(Saved data entries)
+++++

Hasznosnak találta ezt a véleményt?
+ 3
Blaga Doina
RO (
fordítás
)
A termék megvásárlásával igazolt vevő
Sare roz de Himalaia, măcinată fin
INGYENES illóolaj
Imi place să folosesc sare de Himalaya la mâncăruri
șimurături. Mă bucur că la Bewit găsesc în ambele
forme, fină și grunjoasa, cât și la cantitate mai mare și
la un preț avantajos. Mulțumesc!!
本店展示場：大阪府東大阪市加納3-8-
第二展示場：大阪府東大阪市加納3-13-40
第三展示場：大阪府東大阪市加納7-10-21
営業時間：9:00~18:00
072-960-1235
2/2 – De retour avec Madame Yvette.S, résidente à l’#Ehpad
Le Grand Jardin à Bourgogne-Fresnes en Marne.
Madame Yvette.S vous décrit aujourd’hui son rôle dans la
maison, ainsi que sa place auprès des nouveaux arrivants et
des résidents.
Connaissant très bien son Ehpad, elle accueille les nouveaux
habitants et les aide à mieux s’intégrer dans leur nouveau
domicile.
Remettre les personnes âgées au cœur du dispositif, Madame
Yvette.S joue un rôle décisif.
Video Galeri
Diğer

+++++

* [Job item] Convert every line of the material into a JSON list of strings, one string per line, omitting blank lines.

* [Expected output]
[
  "Hasznosnak találta ezt a véleményt?",
  "+ 3",
  "Blaga Doina",
  "RO (",
  "fordítás",
  ")",
  "A termék megvásárlásával igazolt vevő",
  "Sare roz de Himalaia, măcinată fin",
  "INGYENES illóolaj",
  "Imi place să folosesc sare de Himalaya la mâncăruri",
  "șimurături. Mă bucur că la Bewit găsesc în ambele",
  "forme, fină și grunjoasa, cât și la cantitate mai mare și",
  "la un preț avantajos. Mulțumesc!!",
  "本店展示場：大阪府東大阪市加納3-8-",
  "第二展示場：大阪府東大阪市加納3-13-40",
  "第三展示場：大阪府東大阪市加納7-10-21",
  "営業時間：9:00~18:00",
  "072-960-1235",
  "2/2 – De retour avec Madame Yvette.S, résidente à l’#Ehpad",
  "Le Grand Jardin à Bourgogne-Fresnes en Marne.",
  "Madame Yvette.S vous décrit aujourd’hui son rôle dans la",
  "maison, ainsi que sa place auprès des nouveaux arrivants et",
  "des résidents.",
  "Connaissant très bien son Ehpad, elle accueille les nouveaux",
  "habitants et les aide à mieux s’intégrer dans leur nouveau",
  "domicile.",
  "Remettre les personnes âgées au cœur du dispositif, Madame",
  "Yvette.S joue un rôle décisif.",
  "Video Galeri",
  "Diğer"
]